Auch bei der Notwendigkeit, die Wasserstoff-Infrastruktur auszubauen, sind sich alle einig – allerdings mit Unterschieden bei der Ausrichtung: Während die Grünen und die SPD grünen Wasserstoff fokussieren, zeigen sich CDU/CSU, FDP und BSW „technologieoffen“. Die Linke hält grünen Wasserstoff in Teilen noch für zu ineffizient, zum Beispiel im Wärmebereich.

Explizit gegen Kernenergie sind die Grünen, SPD und die Linke. CDU/CSU betrachten sie als Teil des Energiemixes. Zusammen mit der FDP sehen sie in Kernfusion Zukunftspotential, das sie fördern wollen. Für Forschung in dem Bereich sprechen sich auch die Grünen aus. Die FDP bringt zudem Small Modular Reactors (SMR) als mögliches Zukunftsszenario ins Spiel, also kleine modulare Kernspaltungsreaktoren.
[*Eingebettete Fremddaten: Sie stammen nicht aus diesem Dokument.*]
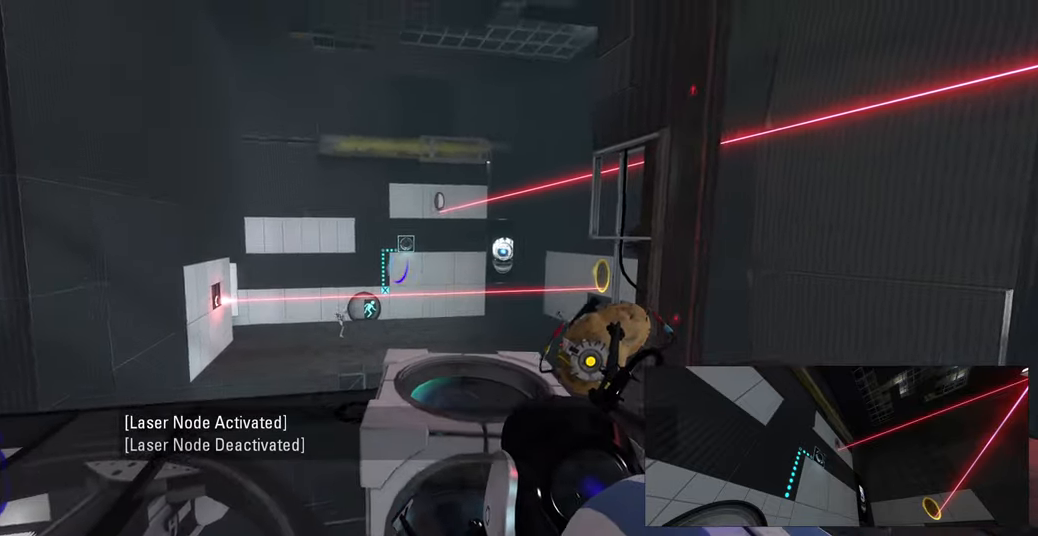
{"keys": [], "mouse": [], "events": []}
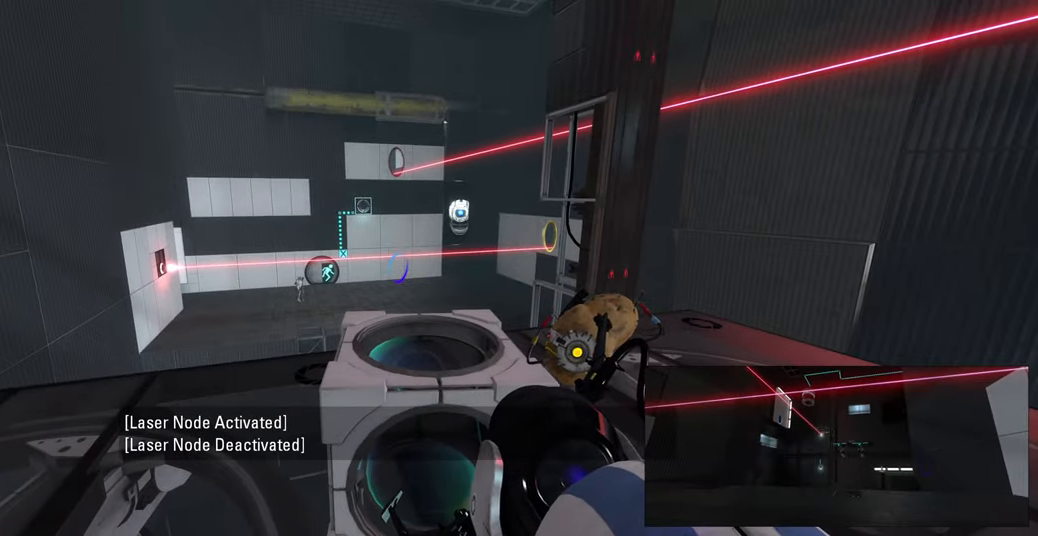
{"keys": ["a"], "mouse": [], "events": [[450, "a", "down"]]}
Für das Bündnis Sarah Wagenknecht steht im Vordergrund, die Energiekosten zu senken und Energiesicherheit zu garantieren. Dafür wollen sie die Öl- und Gaslieferung aus Russland wieder aufnehmen und langfristige Energieverträge schließen. Die anderen Parteien sprechen sich hingegen höchstens für internationale Partnerschaften mit „sicheren Drittstaaten“ außerhalb Europas aus.

Governance, Lieferketten und Menschenrechte

Für das Sustainability Management in Unternehmen haben die Regelungen der EU mit Bezug auf Menschenrechte, soziale Aspekte und Governance konkrete Auswirkungen. Dabei ist das kürzlich verabschiedete EU-Lieferkettengesetz von großer Bedeutung – inklusive grüner Lieferketten. CDU/CSU und FDP lehnen dieses in der aktuellen Form ab. Da die beiden Parteien sich Bürokratieabbau auf die Fahnen geschrieben haben (siehe oben), dürfte die nun beschlossene Richtline (CSDDD) auf der Abschlussliste der beiden Parteien stehen. Vor allem die FDP, die das Gesetz zu boykottieren versuchte, sieht die Ausgestaltung der EU-Lieferkettenrichtlinie „sehr kritisch“ und kündigt entsprechenden Widerstand an. Die Grünen und die SPD begrüßen hingegen das EU-Lieferkettengesetz, die Linken wollen es noch stärker gestalten. Für eine Diversifikation und weniger Abhängigkeit in den Lieferketten sprechen sich alle genannten Parteien aus.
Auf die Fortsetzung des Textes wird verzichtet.